Legal advertorials must thread a needle between useful information and unauthorized practice of law (UPL).

**Safe patterns:**
- "In Oregon, you may be eligible if..." (citing law, not advising)
- "Most courts require..." (general description of process)
- "The FCRA gives you the right to..." (describing existing law)
- Always include "This is not legal advice" disclaimer, worked naturally into the copy or in a sidebar

**Avoid:**
- "You qualify for expungement" (determination, not description)
- "This will remove your record" (outcome promise)
- "You don't need a lawyer for this" without nuance

## Competitive Landscape Reference

For legal tech products, readers typically compare against:

| Option | Cost | Effort | When it's right |
|--------|------|--------|-----------------|
| DIY | Free–$50 | High | Simple cases, patient users |
| Legal aid nonprofits | Free | Waitlist 2–6 months | Best for complex/serious cases |
| Private attorney | $1,500–$5,000 | Low | Complex cases, high stakes |
| Legal tech products | $19–$199 | Low–medium | Middle: too complex for DIY, not complex enough for attorney |

Honest positioning: legal tech lives in the middle.
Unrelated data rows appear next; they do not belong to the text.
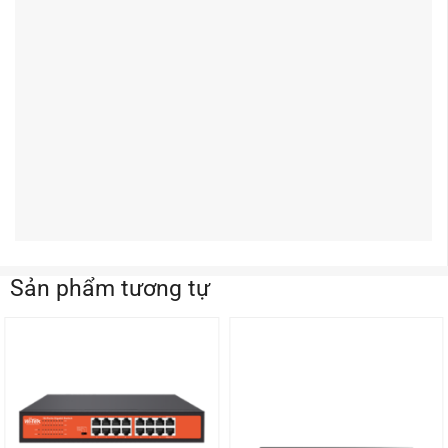
Sản phẩm tương tự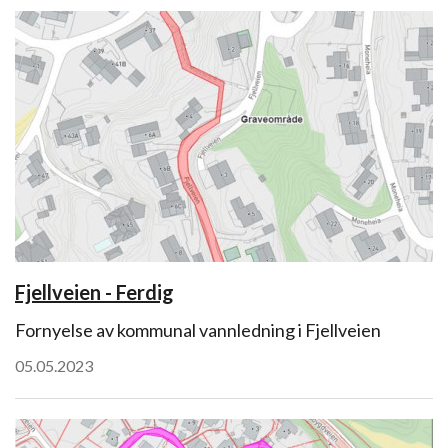
Fjellveien - Ferdig
Fornyelse av kommunal vannledning i Fjellveien
05.05.2023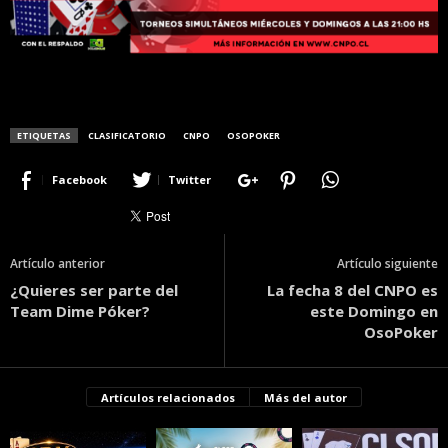
ETIQUETAS
CLASIFICATORIO
CNPO
OSOPOKER
Facebook
Twitter
Artículo anterior
Artículo siguiente
¿Quieres ser parte del
La fecha 8 del CNPO es
Team Dime Póker?
este Domingo en
OsoPoker
Artículos relacionados
Más del autor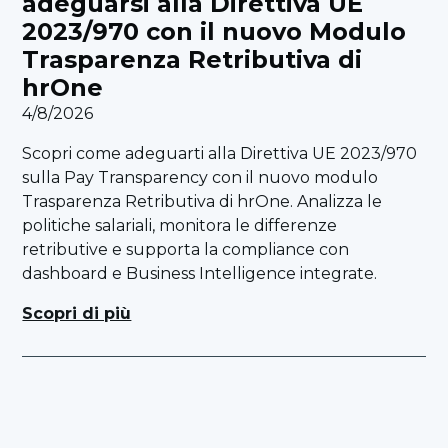
adeguarsi alla Direttiva UE
2023/970 con il nuovo Modulo
Trasparenza Retributiva di
hrOne
4/8/2026
Scopri come adeguarti alla Direttiva UE 2023/970
sulla Pay Transparency con il nuovo modulo
Trasparenza Retributiva di hrOne. Analizza le
politiche salariali, monitora le differenze
retributive e supporta la compliance con
dashboard e Business Intelligence integrate.
Scopri di più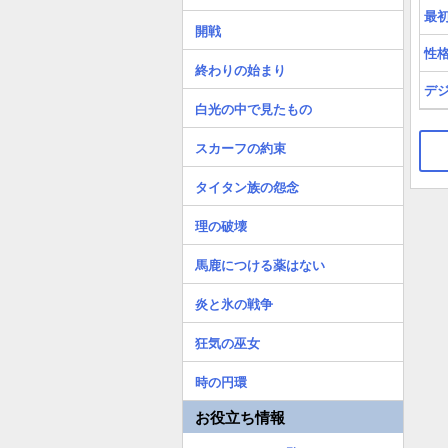
最
開戦
性
終わりの始まり
デ
白光の中で見たもの
スカーフの約束
タイタン族の怨念
理の破壊
馬鹿につける薬はない
炎と氷の戦争
狂気の巫女
時の円環
お役立ち情報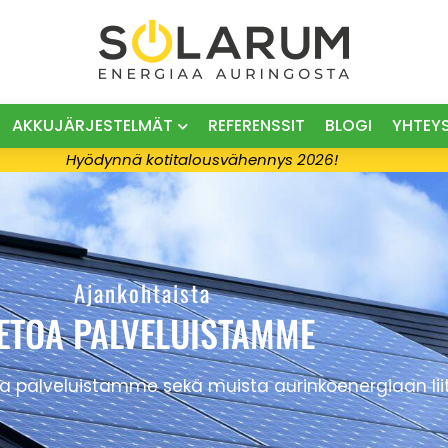
AKKUJÄRJESTELMÄT
REFERENSSIT
BLOGI
YHTEY
Hyödynnä kotitalousvähennys 2026!
Ajankohtaista
IETOA PALVELUISTAMME
 palveluistamme sekä muista aurinkoenergiaan liitt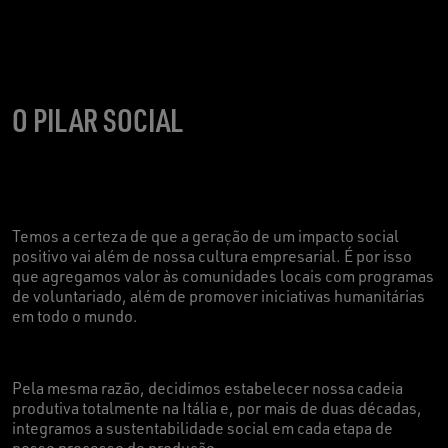
O PILAR SOCIAL
Temos a certeza de que a geração de um impacto social
positivo vai além de nossa cultura empresarial. É por isso
que agregamos valor às comunidades locais com programas
de voluntariado, além de promover iniciativas humanitárias
em todo o mundo
.
Pela mesma razão, decidimos estabelecer nossa cadeia
produtiva totalmente na Itália e, por mais de duas décadas,
integramos a sustentabilidade social em cada etapa de
nosso processo de produção
.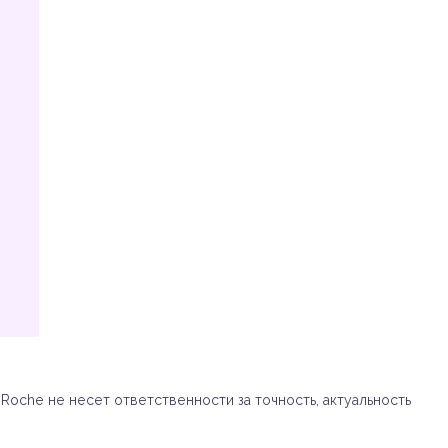
oche не несет ответственности за точность, актуальность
Acknowledge this. Never claim to replace an attorney.

## Article Length & Pacing

- Target: 900–1,400 words for advertorial blogs
- Paragraphs: 2–4 sentences max
- Headers: every 250–350 words
- One CTA block at end; optional in-article mention at ~60% mark
- Reading level: 8th grade (Hemingway App score 8 or below)

## Failure Modes

- Treating an out-of-scope request as if this skill owns it.
- Choosing a pattern before checking the actual constraints and current state.
- Returning an answer without validating it against the acceptance criteria for this skill.


## Worked Examples

- Minimal case: apply the simplest in-scope path to a small, low-risk request.
- Migration case: preserve compatibility while changing one constraint at a time.
- Failure-recovery case: show how to detect the wrong path and recover before final output.


## Quality Gates

- The recommendation stays inside the skill's stated boundaries.
- The chosen path matches the user's actual constraints and current state.
- The output is specific enough to act on, not just descriptive.
- Any major trade-offs or failure conditions are called out explicitly.


## References

- `references/advertorial-patterns.md` — Annotated examples of effective and ineffective legal advertorial copy with commentary
- `references/cta-templates.md` — CTA block templates for different product types and emotional contexts

## Decision Points

```mermaid
flowchart TD
  A[Incoming request for Legal Advertorial Writer] --> B{Within this skill's scope?}
  B -->|No| C[Redirect using NOT-for boundaries]
  B -->|Yes| D[Assess inputs, constraints, and current state]
  D --> E{Which path fits best?}
  E -->|Plan or design| F[Choose the simplest viable pattern]
  E -->|Migration or change| G[Protect compatibility and rollout safety]
  E -->|Debug or evaluate| H[Localize the failing boundary first]
  F --> I[Apply the domain-specific guidance below]
  G --> I
  H --> I
  I --> J[Validate against the quality gates]
```

Use this as the first-pass routing model:

- Confirm the request belongs in this skill before doing deeper work.
- Separate planning, migration, and debugging paths before choosing a solution.
- Prefer the simplest correct path that still survives the quality gates.